Tuesday, January 13, 2009

Analysis: Confronting Hamas - The IDF Is Still Not There - Yaakov Katz

The Jerusalem Post, January 12, 2009 - Two-and-a-half weeks into Operation Cast Lead, and the IDF is behaving as if it has all the time in the world left to achieve its goal of weakening Hamas and restoring Israel's deterrence. Since the beginning of the operation, the IDF has bombed over 2,000 targets throughout Gaza, including over 200 tunnels, close to 200 weapons storehouses and dozens of government offices, military outposts and training camps. The largest number of strikes - 1,017 - were on targets of opportunity targets identified during the operations....But while the ground operation continued and even expanded on Monday, the IDF had still not encountered the fierce resistance it had anticipated. One top officer who is in the Gaza Strip told reporters that his tanks had crossed the entire Strip and split it in half in a matter of several hours. The crossing was initially expected to take at least a day. So the question needs to be asked: Did the IDF sow fear among the public for no reason?

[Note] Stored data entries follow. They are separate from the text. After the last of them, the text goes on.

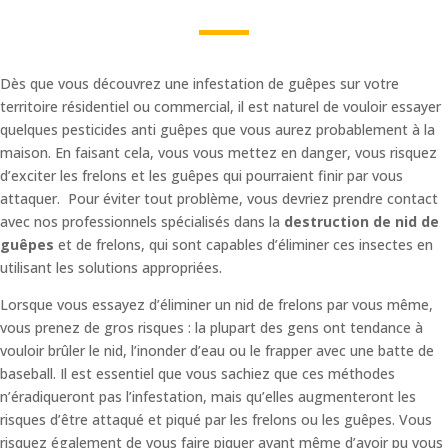
Dès que vous découvrez une infestation de guêpes sur votre
territoire résidentiel ou commercial, il est naturel de vouloir essayer
quelques pesticides anti guêpes que vous aurez probablement à la
maison. En faisant cela, vous vous mettez en danger, vous risquez
d’exciter les frelons et les guêpes qui pourraient finir par vous
attaquer. Pour éviter tout problème, vous devriez prendre contact
avec nos professionnels spécialisés dans la
destruction de nid de
guêpes
et de frelons, qui sont capables d’éliminer ces insectes en
utilisant les solutions appropriées.
Lorsque vous essayez d’éliminer un nid de frelons par vous même,
vous prenez de gros risques : la plupart des gens ont tendance à
vouloir brûler le nid, l’inonder d’eau ou le frapper avec une batte de
baseball. Il est essentiel que vous sachiez que ces méthodes
n’éradiqueront pas l’infestation, mais qu’elles augmenteront les
risques d’être attaqué et piqué par les frelons ou les guêpes. Vous
risquez également de vous faire piquer avant même d’avoir pu vous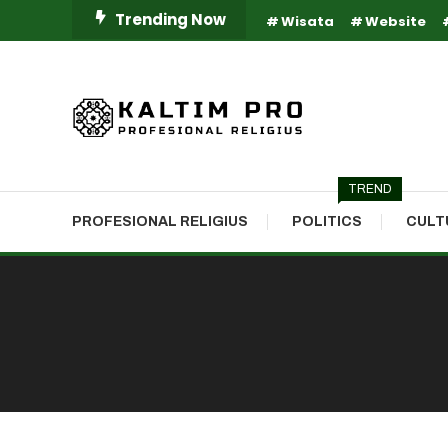
Skip
Trending Now
Wisata
Website
To
Content
Kaltim Profesional Religius
Kaltim Pro
TREND
PROFESIONAL RELIGIUS
POLITICS
CULT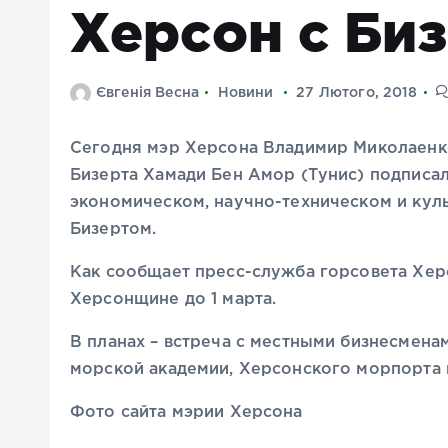
Херсон с Би
Євгенія Весна
Новини
27 Лютого, 2018
Сегодня мэр Херсона Владимир Миколаенко
Бизерта Хамади Бен Амор (Тунис) подписал
экономическом, научно-техническом и кул
Бизертом.
Как сообщает пресс-служба горсовета Херс
Херсонщине до 1 марта.
В планах – встреча с местными бизнесмен
морской академии, Херсонского морпорта 
Фото сайта мэрии Херсона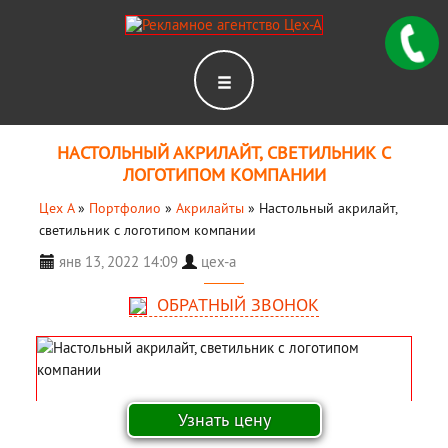
НАСТОЛЬНЫЙ АКРИЛАЙТ, СВЕТИЛЬНИК С
ЛОГОТИПОМ КОМПАНИИ
Цех А
»
Портфолио
»
Акрилайты
»
Настольный акрилайт,
светильник с логотипом компании
янв 13, 2022 14:09
цех-а
ОБРАТНЫЙ ЗВОНОК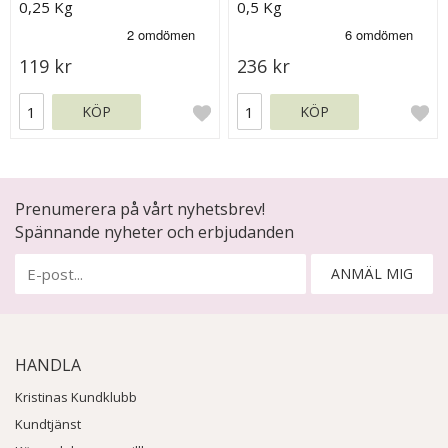
0,25 Kg
0,5 Kg
119 kr
236 kr
KÖP
KÖP
Prenumerera på vårt nyhetsbrev!
Spännande nyheter och erbjudanden
ANMÄL MIG
HANDLA
Kristinas Kundklubb
Kundtjänst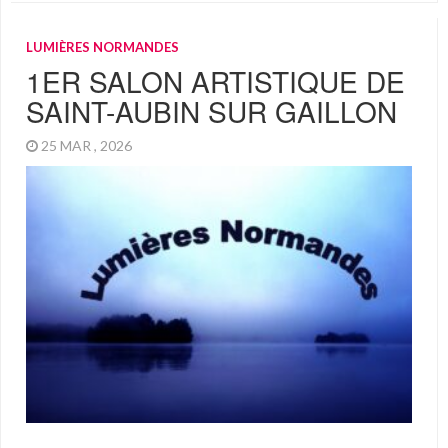
LUMIÈRES NORMANDES
1ER SALON ARTISTIQUE DE
SAINT-AUBIN SUR GAILLON
25 MAR , 2026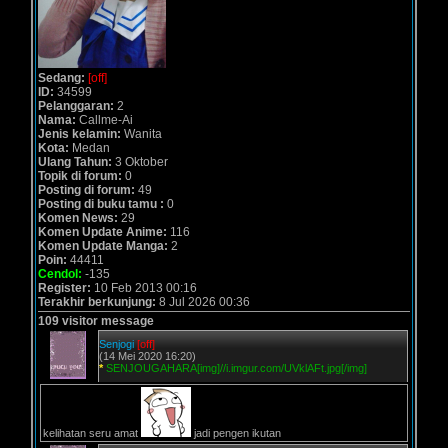
Sedang:
[off]
ID:
34599
Pelanggaran:
2
Nama:
Callme-Ai
Jenis kelamin:
Wanita
Kota:
Medan
Ulang Tahun:
3 Oktober
Topik di forum:
0
Posting di forum:
49
Posting di buku tamu :
0
Komen News:
29
Komen Update Anime:
116
Komen Update Manga:
2
Poin:
44411
Cendol:
-135
Register:
10 Feb 2013 00:16
Terakhir berkunjung:
8 Jul 2026 00:36
109 visitor message
Senjogi
[off]
(14 Mei 2020 16:20)
*
SENJOUGAHARA[img]//i.imgur.com/UVklAFt.jpg[/img]
kelihatan seru amat
jadi pengen ikutan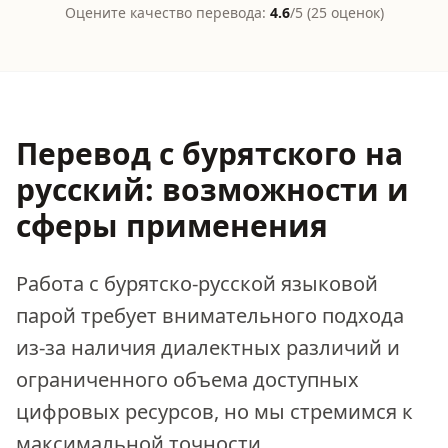
Оцените качество перевода:
4.6
/5 (
25
оценок
)
Перевод с бурятского на
русский: возможности и
сферы применения
Работа с бурятско-русской языковой
парой требует внимательного подхода
из-за наличия диалектных различий и
ограниченного объема доступных
цифровых ресурсов, но мы стремимся к
максимальной точности.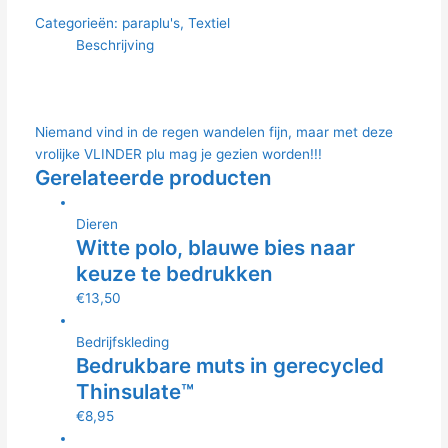
Categorieën:
paraplu's
,
Textiel
Beschrijving
Niemand vind in de regen wandelen fijn, maar met deze
vrolijke VLINDER plu mag je gezien worden!!!
Gerelateerde producten
Dieren
Witte polo, blauwe bies naar
keuze te bedrukken
€
13,50
Bedrijfskleding
Bedrukbare muts in gerecycled
Thinsulate™
€
8,95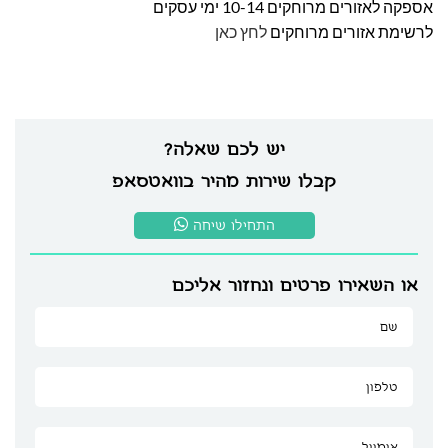
אספקה לאזורים מרוחקים 10-14 ימי עסקים
לרשימת אזורים מרוחקים
לחץ כאן
יש לכם שאלה?
קבלו שירות מהיר בוואטסאפ
התחילו שיחה
או השאירו פרטים ונחזור אליכם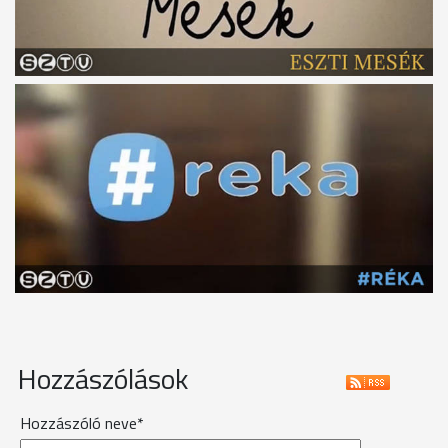
Hozzászólások
Hozzászóló neve*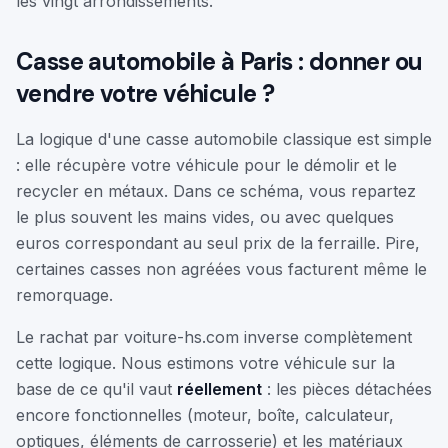
les vingt arrondissements.
Casse automobile à Paris : donner ou
vendre votre véhicule ?
La logique d'une casse automobile classique est simple
: elle récupère votre véhicule pour le démolir et le
recycler en métaux. Dans ce schéma, vous repartez
le plus souvent les mains vides, ou avec quelques
euros correspondant au seul prix de la ferraille. Pire,
certaines casses non agréées vous facturent même le
remorquage.
Le rachat par voiture-hs.com inverse complètement
cette logique. Nous estimons votre véhicule sur la
base de ce qu'il vaut
réellement
: les pièces détachées
encore fonctionnelles (moteur, boîte, calculateur,
optiques, éléments de carrosserie) et les matériaux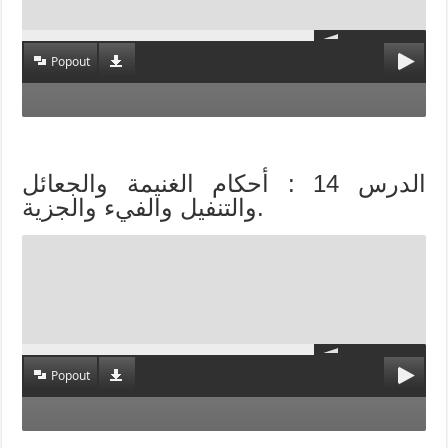
Popout
الدرس 14 : أحكام الغنيمة والجعائل
والتنفيل والفيء والجزية.
Popout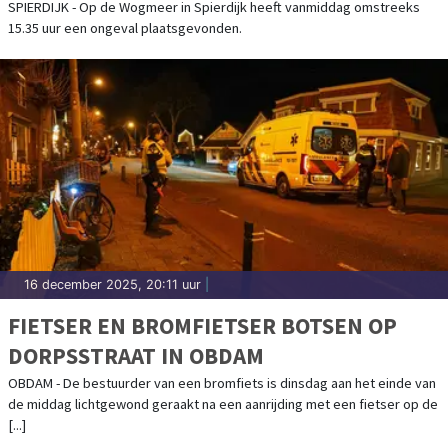
SPIERDIJK - Op de Wogmeer in Spierdijk heeft vanmiddag omstreeks
15.35 uur een ongeval plaatsgevonden.
16 december 2025, 20:11 uur
|
FIETSER EN BROMFIETSER BOTSEN OP
DORPSSTRAAT IN OBDAM
OBDAM - De bestuurder van een bromfiets is dinsdag aan het einde van
de middag lichtgewond geraakt na een aanrijding met een fietser op de
[...]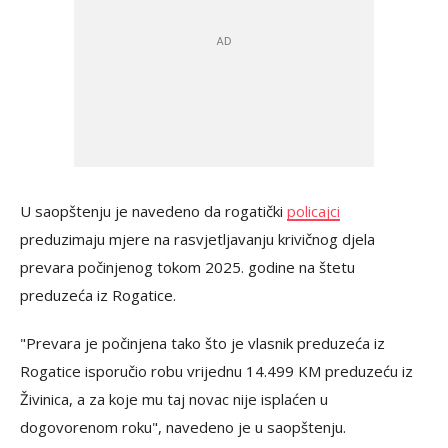
U saopštenju je navedeno da rogatički
policajci
preduzimaju mjere na rasvjetljavanju krivičnog djela
prevara počinjenog tokom 2025. godine na štetu
preduzeća iz Rogatice.
"Prevara je počinjena tako što je vlasnik preduzeća iz
Rogatice isporučio robu vrijednu 14.499 KM preduzeću iz
Živinica, a za koje mu taj novac nije isplaćen u
dogovorenom roku", navedeno je u saopštenju.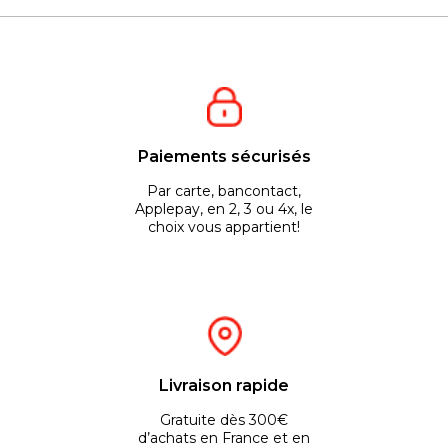
Paiements sécurisés
Par carte, bancontact,
Applepay, en 2, 3 ou 4x, le
choix vous appartient!
Livraison rapide
Gratuite dès 300€
d’achats en France et en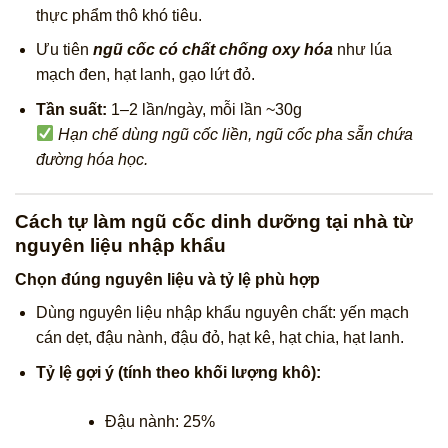
thực phẩm thô khó tiêu.
Ưu tiên
ngũ cốc có chất chống oxy hóa
như lúa
mạch đen, hạt lanh, gạo lứt đỏ.
Tần suất:
1–2 lần/ngày, mỗi lần ~30g
Hạn chế dùng ngũ cốc liền, ngũ cốc pha sẵn chứa
đường hóa học.
Cách tự làm ngũ cốc dinh dưỡng tại nhà từ
nguyên liệu nhập khẩu
Chọn đúng nguyên liệu và tỷ lệ phù hợp
Dùng nguyên liệu nhập khẩu nguyên chất: yến mạch
cán dẹt, đậu nành, đậu đỏ, hạt kê, hạt chia, hạt lanh.
Tỷ lệ gợi ý (tính theo khối lượng khô):
Đậu nành: 25%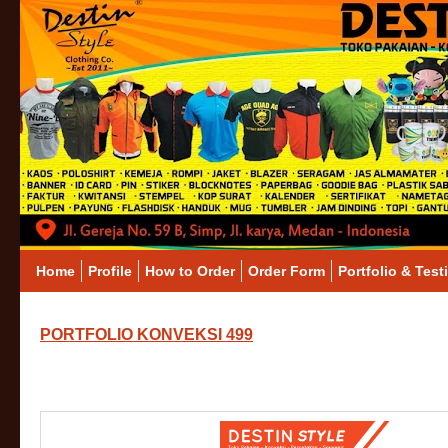
Home
Profile
How to Order
Order Form
Portfolio & Test
PORTFOLIO KONVEKSI 499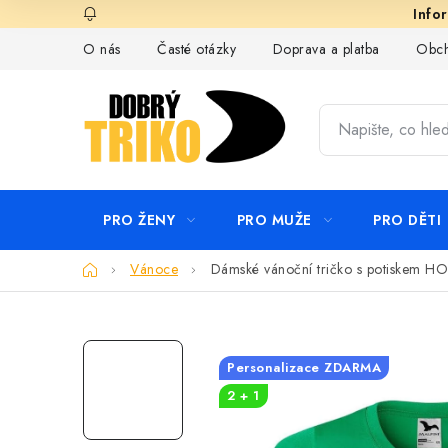
Přejít
na
O nás
Časté otázky
Doprava a platba
Obch
obsah
PRO ŽENY
PRO MUŽE
PRO DĚTI
Domů
Vánoce
Dámské vánoční tričko s potiskem HO
Personalizace ZDARMA
2 + 1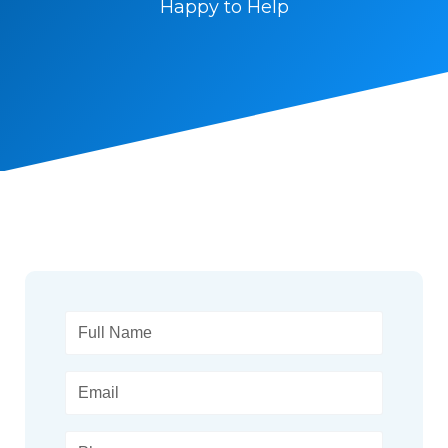
Happy to Help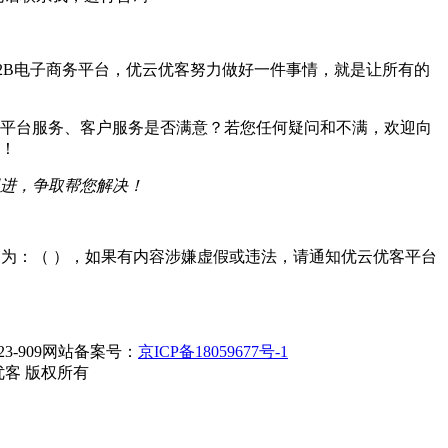
2B电子商务平台，优云优客努力做好一件事情，就是让所有的
平台服务、客户服务是否满意？若您任何疑问和不满，欢迎向
！
进，争取帮您解决！
D为：
（
），如果有内容涉嫌虚假或违法，请通知优云优客平台
23-909网站备案号：
京ICP备18059677号-1
优云优客 版权所有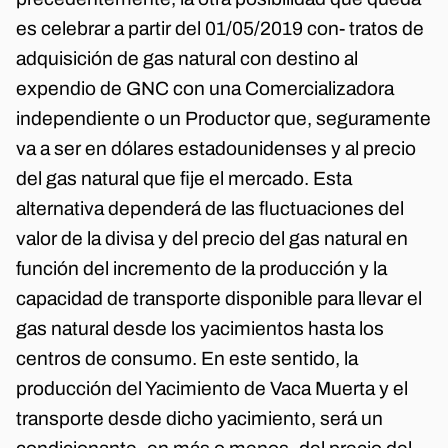
es celebrar a partir del 01/05/2019 con- tratos de
adquisición de gas natural con destino al
expendio de GNC con una Comercializadora
independiente o un Productor que, seguramente
va a ser en dólares estadounidenses y al precio
del gas natural que fije el mercado. Esta
alternativa dependerá de las fluctuaciones del
valor de la divisa y del precio del gas natural en
función del incremento de la producción y la
capacidad de transporte disponible para llevar el
gas natural desde los yacimientos hasta los
centros de consumo. En este sentido, la
producción del Yacimiento de Vaca Muerta y el
transporte desde dicho yacimiento, será un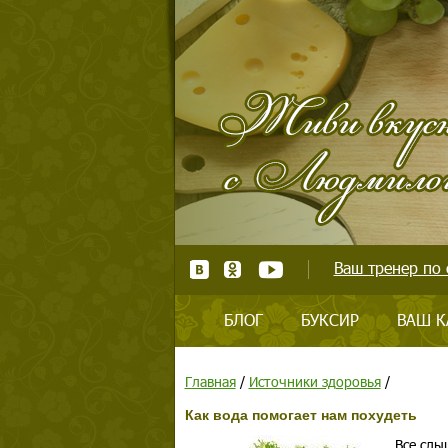
Ваш тренер по 
БЛОГ
БУКСИР
ВАШ К
Главная
/
Источники здоровья
/
Как вода помогает нам похудеть
Все слы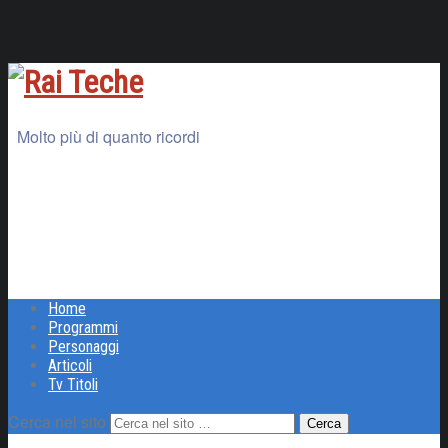
Molto più di quanto ricordi
Home
Programmi
Personaggi
Articoli
Tv Titoli
Cerca nel sito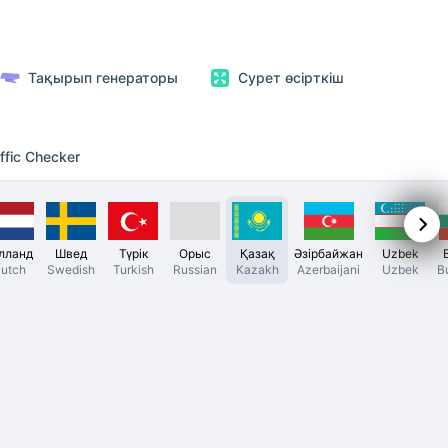
Тақырып генераторы
Сурет өсірткіш
ffic Checker
лланд
Швед
Түрік
Орыс
Қазақ
Әзірбайжан
Uzbek
utch
Swedish
Turkish
Russian
Kazakh
Azerbaijani
Uzbek
B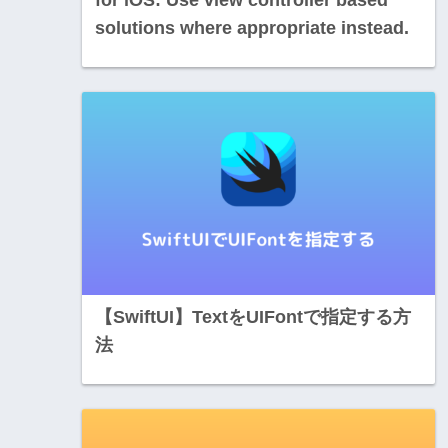
solutions where appropriate instead.
【SwiftUI】TextをUIFontで指定する方
法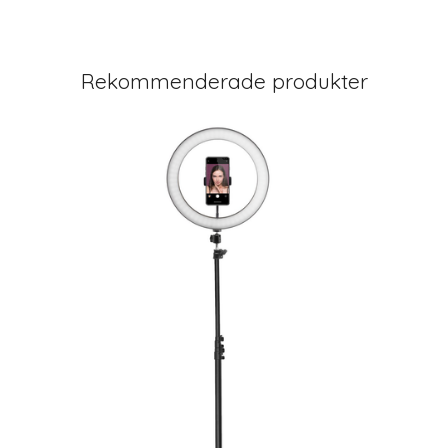
Rekommenderade produkter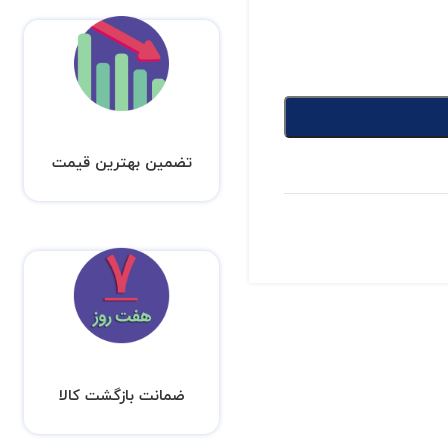
تضمین بهترین قیمت
ضمانت بازگشت کالا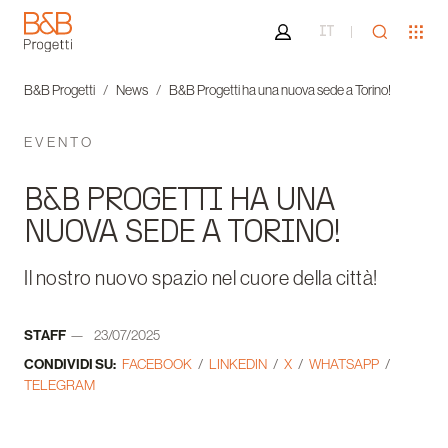
Area riservata
Apri ricer
Apr
IT
B&B Progetti
B&B Progetti
News
B&B Progetti ha una nuova sede a Torino!
EVENTO
B&B PROGETTI HA UNA
NUOVA SEDE A TORINO!
Il nostro nuovo spazio nel cuore della città!
Autore:
STAFF
23/07/2025
Data:
CONDIVIDI SU:
FACEBOOK
LINKEDIN
X
WHATSAPP
TELEGRAM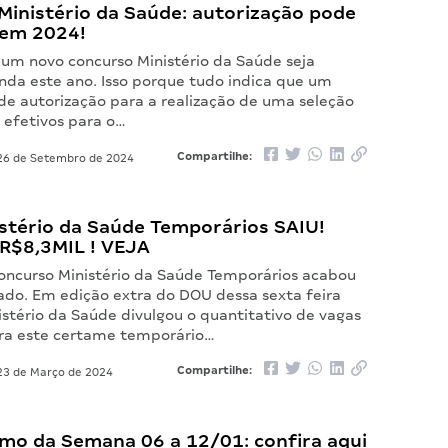
Ministério da Saúde: autorização pode
 em 2024!
 um novo concurso Ministério da Saúde seja
inda este ano. Isso porque tudo indica que um
de autorização para a realização de uma seleção
 efetivos para o…
Compartilhe:
6 de Setembro de 2024
istério da Saúde Temporários SAIU!
e R$8,3MIL ! VEJA
Concurso Ministério da Saúde Temporários acabou
cado. Em edição extra do DOU dessa sexta feira
istério da Saúde divulgou o quantitativo de vagas
ra este certame temporário…
Compartilhe:
3 de Março de 2024
mo da Semana 06 a 12/01: confira aqui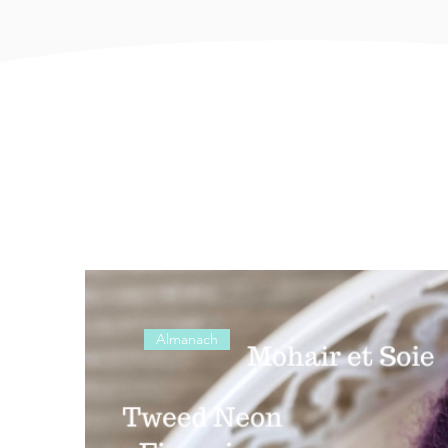
Almanach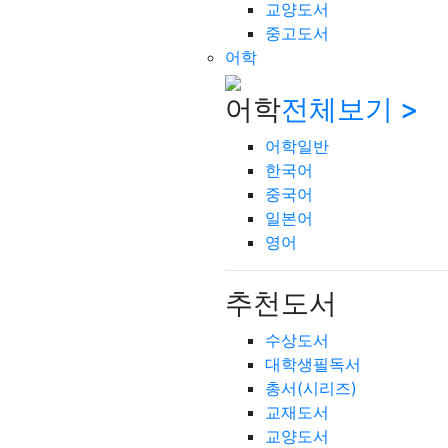
교양도서
중고도서
어학
어학
전체보기 >
어학일반
한국어
중국어
일본어
영어
추천도서
수상도서
대학생필독서
총서(시리즈)
교재도서
교양도서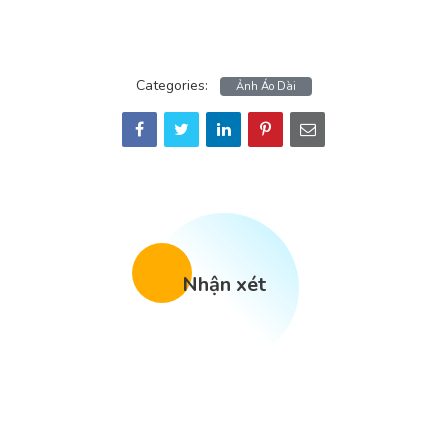
Categories:
Ảnh Áo Dài
Nhận xét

The IDF does not believe so. At the moment, it explains, the forces inside Gaza have mostly been deployed on the periphery of the densely populated areas and are only now beginning to venture deeper into the urban centers. The neighborhood of al-Atatra, where one brigade spent the past week, is not the Shati refugee camp. There are several reasons why this is happening. First, the IDF believes that Hamas fighters are holed up deeper inside the urban centers and that is where they have built up their resistance. The belief is that when the IDF moves deeper inside, the fighting will pick up. The main reason this hasn't yet happened and the IDF has moved slowly is because the goal of the operation is not to reach downtown Gaza City, but remains the same as it was since the beginning of the war - to restore Israel's level of deterrence by weakening Hamas and making the terror group realize that it is not in its own interest to fire rockets into Israel. This is rare, since in most traditional wars the objective is to conquer territory. Also, the IDF does not believe that Hamas is on the verge of collapse. Yes, the group has been seriously weakened, but the assumption in the IDF is that the group can continue to survive at its current level for several months. There have been terror and guerrilla groups that have survived against conventional militaries for even longer. For this reason, the IDF does not believe that it has achieved its goal and is therefore pushing deeper into Gaza. When it will reach its goal? The IDF foresees two scenarios: one, that Egypt brokers a cease-fire with Hamas and Hamas decides to stop fighting; or two, a tactical success on the ground that weakens Hamas so severely that it can no longer fight.